Data to examine
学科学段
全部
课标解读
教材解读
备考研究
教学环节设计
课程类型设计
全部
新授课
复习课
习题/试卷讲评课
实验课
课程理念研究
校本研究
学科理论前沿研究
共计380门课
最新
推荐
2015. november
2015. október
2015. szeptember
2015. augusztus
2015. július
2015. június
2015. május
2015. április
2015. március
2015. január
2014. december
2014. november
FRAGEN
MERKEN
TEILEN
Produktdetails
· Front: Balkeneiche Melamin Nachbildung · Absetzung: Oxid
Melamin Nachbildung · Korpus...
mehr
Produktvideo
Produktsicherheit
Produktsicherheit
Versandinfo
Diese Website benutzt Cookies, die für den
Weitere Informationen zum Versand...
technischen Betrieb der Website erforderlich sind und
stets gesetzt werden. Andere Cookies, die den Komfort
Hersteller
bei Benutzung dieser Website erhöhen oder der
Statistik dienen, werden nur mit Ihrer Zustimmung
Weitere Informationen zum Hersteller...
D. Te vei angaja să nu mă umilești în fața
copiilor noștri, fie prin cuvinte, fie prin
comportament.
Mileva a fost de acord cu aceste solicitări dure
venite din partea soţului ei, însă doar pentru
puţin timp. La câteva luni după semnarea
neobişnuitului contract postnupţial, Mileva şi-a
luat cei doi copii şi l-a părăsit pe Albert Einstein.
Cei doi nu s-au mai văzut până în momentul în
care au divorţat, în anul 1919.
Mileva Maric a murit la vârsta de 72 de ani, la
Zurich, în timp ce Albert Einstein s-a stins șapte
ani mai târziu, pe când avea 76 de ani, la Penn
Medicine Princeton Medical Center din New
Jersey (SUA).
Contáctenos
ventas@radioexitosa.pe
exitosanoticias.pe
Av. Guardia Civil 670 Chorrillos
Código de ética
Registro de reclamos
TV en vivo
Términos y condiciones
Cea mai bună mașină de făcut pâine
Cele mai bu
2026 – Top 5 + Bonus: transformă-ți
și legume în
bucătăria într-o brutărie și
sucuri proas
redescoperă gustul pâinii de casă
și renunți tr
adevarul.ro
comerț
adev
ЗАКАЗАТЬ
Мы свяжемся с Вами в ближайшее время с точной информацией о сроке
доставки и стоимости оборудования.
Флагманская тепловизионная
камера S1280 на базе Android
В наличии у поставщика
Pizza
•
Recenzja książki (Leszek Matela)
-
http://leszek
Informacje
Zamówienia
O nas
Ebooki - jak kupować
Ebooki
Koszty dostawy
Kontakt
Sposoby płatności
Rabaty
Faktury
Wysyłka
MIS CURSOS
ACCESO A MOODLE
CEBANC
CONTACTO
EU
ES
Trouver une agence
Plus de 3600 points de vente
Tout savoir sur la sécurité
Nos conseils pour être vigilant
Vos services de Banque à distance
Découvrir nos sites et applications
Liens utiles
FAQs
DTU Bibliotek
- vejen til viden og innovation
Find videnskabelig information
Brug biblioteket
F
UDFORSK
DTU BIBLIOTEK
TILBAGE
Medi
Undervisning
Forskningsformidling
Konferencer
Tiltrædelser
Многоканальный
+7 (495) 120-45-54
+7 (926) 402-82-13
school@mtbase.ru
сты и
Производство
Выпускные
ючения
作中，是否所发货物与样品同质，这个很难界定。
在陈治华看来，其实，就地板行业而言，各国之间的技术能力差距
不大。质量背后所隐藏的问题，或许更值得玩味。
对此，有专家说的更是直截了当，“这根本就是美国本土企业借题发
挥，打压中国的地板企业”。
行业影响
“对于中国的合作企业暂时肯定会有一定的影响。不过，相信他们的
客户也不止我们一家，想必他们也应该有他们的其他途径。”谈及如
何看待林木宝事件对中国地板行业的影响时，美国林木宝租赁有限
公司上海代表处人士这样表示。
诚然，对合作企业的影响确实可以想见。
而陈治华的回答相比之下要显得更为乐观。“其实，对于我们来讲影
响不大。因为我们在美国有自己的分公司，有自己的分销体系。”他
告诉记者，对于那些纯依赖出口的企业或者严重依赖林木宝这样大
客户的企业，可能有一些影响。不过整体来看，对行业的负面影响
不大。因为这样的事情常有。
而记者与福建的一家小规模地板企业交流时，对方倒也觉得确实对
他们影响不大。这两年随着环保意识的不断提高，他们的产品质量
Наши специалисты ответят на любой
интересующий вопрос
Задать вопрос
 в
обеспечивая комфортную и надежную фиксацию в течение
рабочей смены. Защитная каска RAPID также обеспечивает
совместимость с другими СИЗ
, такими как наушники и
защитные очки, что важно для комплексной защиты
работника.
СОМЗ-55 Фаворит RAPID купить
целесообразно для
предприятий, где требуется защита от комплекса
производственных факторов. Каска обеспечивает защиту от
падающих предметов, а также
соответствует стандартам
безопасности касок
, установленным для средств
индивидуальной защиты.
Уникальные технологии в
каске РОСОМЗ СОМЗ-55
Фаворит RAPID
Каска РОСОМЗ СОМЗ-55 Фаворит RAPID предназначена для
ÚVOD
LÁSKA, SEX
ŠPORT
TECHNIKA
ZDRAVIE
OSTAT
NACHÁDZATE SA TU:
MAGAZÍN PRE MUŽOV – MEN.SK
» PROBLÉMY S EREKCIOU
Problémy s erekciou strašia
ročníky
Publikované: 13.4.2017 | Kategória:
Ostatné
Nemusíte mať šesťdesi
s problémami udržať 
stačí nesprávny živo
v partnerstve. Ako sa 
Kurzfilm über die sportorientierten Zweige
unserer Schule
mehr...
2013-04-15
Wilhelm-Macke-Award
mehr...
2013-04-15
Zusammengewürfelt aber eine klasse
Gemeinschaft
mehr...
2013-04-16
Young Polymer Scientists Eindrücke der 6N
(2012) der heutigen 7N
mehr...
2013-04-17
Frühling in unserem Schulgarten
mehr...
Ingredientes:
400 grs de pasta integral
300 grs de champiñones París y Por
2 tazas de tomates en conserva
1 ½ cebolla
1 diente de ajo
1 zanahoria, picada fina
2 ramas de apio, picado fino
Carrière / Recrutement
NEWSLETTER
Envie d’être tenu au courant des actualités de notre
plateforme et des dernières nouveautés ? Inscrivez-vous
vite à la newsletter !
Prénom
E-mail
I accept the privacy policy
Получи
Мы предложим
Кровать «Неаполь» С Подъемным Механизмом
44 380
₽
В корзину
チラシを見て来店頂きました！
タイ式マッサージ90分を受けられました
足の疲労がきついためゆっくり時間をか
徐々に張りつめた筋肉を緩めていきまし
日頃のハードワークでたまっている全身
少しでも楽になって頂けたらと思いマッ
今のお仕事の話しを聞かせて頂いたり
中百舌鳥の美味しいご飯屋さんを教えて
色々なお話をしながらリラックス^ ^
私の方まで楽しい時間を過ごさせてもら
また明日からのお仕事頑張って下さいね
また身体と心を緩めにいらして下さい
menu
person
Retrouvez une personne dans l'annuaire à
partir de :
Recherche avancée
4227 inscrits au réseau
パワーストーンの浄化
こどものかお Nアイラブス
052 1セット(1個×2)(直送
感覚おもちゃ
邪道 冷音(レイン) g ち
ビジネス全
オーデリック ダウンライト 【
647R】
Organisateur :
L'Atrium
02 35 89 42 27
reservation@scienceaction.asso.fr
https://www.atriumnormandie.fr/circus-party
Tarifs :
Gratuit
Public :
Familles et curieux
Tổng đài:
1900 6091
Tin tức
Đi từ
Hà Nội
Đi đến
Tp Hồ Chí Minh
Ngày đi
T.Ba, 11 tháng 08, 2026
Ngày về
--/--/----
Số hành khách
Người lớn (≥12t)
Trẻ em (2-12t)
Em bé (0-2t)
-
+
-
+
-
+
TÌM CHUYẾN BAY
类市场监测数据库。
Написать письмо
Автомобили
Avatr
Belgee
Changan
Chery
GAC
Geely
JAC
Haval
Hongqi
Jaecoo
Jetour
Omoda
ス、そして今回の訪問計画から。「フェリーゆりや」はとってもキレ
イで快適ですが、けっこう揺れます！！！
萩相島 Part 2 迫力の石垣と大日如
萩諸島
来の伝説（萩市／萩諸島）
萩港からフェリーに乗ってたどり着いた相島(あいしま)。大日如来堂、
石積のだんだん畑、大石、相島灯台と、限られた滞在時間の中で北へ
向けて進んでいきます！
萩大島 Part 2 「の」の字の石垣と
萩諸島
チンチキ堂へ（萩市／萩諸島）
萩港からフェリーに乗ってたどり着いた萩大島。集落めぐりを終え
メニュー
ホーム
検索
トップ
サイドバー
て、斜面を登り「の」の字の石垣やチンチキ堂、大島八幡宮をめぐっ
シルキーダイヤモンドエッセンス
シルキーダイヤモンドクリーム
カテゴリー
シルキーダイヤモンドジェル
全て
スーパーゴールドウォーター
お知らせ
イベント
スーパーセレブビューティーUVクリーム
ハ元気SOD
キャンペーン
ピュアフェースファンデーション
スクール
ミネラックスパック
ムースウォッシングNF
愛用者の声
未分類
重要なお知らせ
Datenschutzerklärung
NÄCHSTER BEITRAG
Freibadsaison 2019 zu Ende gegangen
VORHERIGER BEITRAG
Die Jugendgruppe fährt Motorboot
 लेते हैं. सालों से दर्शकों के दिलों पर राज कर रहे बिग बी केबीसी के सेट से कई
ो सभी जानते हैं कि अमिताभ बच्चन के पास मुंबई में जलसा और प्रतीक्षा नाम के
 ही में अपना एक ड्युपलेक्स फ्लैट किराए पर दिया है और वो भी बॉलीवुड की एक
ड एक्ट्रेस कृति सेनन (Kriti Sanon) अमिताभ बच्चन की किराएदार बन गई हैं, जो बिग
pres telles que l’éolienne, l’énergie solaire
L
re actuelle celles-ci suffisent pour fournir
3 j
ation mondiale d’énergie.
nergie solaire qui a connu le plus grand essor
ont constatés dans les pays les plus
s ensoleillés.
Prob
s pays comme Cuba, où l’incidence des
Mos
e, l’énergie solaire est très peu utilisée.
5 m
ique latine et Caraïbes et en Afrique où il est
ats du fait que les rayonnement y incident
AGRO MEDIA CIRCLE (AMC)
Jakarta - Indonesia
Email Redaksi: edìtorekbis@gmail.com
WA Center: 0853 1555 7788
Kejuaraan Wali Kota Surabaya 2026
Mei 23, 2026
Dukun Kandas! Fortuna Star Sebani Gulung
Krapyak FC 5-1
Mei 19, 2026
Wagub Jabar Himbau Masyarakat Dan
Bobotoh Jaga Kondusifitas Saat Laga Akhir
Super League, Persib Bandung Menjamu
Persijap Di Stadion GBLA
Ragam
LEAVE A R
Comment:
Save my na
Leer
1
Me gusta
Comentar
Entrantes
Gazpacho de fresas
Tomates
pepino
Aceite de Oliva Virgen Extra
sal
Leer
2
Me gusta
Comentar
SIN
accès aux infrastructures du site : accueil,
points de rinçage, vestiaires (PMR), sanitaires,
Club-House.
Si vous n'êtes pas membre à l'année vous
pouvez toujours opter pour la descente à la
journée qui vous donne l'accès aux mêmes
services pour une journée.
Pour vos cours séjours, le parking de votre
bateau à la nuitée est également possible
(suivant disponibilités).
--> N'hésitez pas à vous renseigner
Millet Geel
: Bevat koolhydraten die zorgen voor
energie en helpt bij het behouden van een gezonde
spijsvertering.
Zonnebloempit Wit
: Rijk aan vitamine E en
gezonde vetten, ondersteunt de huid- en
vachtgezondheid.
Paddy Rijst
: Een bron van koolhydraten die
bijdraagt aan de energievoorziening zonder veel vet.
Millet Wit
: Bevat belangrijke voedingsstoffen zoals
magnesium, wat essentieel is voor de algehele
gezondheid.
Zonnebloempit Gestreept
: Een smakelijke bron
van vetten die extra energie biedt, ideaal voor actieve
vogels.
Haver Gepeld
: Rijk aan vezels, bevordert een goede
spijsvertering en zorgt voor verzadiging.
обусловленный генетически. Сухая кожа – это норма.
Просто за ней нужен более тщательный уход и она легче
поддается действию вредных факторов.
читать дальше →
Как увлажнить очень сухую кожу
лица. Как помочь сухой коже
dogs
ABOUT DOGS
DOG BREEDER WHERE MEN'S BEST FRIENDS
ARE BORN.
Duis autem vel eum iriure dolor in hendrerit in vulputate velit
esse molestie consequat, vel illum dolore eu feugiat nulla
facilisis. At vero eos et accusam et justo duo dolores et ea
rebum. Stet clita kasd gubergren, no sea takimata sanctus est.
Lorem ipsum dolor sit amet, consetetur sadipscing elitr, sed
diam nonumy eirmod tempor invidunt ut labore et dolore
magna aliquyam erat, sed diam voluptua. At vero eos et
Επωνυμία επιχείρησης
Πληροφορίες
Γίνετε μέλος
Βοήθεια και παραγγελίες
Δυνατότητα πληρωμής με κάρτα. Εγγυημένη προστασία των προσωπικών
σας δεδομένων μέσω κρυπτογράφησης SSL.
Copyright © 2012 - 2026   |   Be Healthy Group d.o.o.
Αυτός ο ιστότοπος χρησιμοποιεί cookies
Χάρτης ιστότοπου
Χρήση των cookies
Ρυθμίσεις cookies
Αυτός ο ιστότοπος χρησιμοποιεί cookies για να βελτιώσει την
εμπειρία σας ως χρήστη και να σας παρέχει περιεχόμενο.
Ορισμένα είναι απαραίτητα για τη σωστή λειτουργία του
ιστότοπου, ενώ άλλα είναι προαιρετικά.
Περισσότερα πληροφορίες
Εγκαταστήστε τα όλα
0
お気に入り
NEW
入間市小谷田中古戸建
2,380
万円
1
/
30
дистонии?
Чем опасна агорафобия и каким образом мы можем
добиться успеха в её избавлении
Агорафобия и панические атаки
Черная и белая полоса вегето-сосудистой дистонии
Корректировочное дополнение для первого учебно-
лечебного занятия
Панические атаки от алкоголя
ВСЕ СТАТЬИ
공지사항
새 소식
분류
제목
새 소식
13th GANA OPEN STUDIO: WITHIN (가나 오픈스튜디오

Action item
Every line from the one containing "лица. Как помочь сухой коже" to the final line of the listing above should be set down exactly, with nothing added.

Solution for this task
лица. Как помочь сухой коже
dogs
ABOUT DOGS
DOG BREEDER WHERE MEN'S BEST FRIENDS
ARE BORN.
Duis autem vel eum iriure dolor in hendrerit in vulputate velit
esse molestie consequat, vel illum dolore eu feugiat nulla
facilisis. At vero eos et accusam et justo duo dolores et ea
rebum. Stet clita kasd gubergren, no sea takimata sanctus est.
Lorem ipsum dolor sit amet, consetetur sadipscing elitr, sed
diam nonumy eirmod tempor invidunt ut labore et dolore
magna aliquyam erat, sed diam voluptua. At vero eos et
Επωνυμία επιχείρησης
Πληροφορίες
Γίνετε μέλος
Βοήθεια και παραγγελίες
Δυνατότητα πληρωμής με κάρτα. Εγγυημένη προστασία των προσωπικών
σας δεδομένων μέσω κρυπτογράφησης SSL.
Copyright © 2012 - 2026   |   Be Healthy Group d.o.o.
Αυτός ο ιστότοπος χρησιμοποιεί cookies
Χάρτης ιστότοπου
Χρήση των cookies
Ρυθμίσεις cookies
Αυτός ο ιστότοπος χρησιμοποιεί cookies για να βελτιώσει την
εμπειρία σας ως χρήστη και να σας παρέχει περιεχόμενο.
Ορισμένα είναι απαραίτητα για τη σωστή λειτουργία του
ιστότοπου, ενώ άλλα είναι προαιρετικά.
Περισσότερα πληροφορίες
Εγκαταστήστε τα όλα
0
お気に入り
NEW
入間市小谷田中古戸建
2,380
万円
1
/
30
дистонии?
Чем опасна агорафобия и каким образом мы можем
добиться успеха в её избавлении
Агорафобия и панические атаки
Черная и белая полоса вегето-сосудистой дистонии
Корректировочное дополнение для первого учебно-
лечебного занятия
Панические атаки от алкоголя
ВСЕ СТАТЬИ
공지사항
새 소식
분류
제목
새 소식
13th GANA OPEN STUDIO: WITHIN (가나 오픈스튜디오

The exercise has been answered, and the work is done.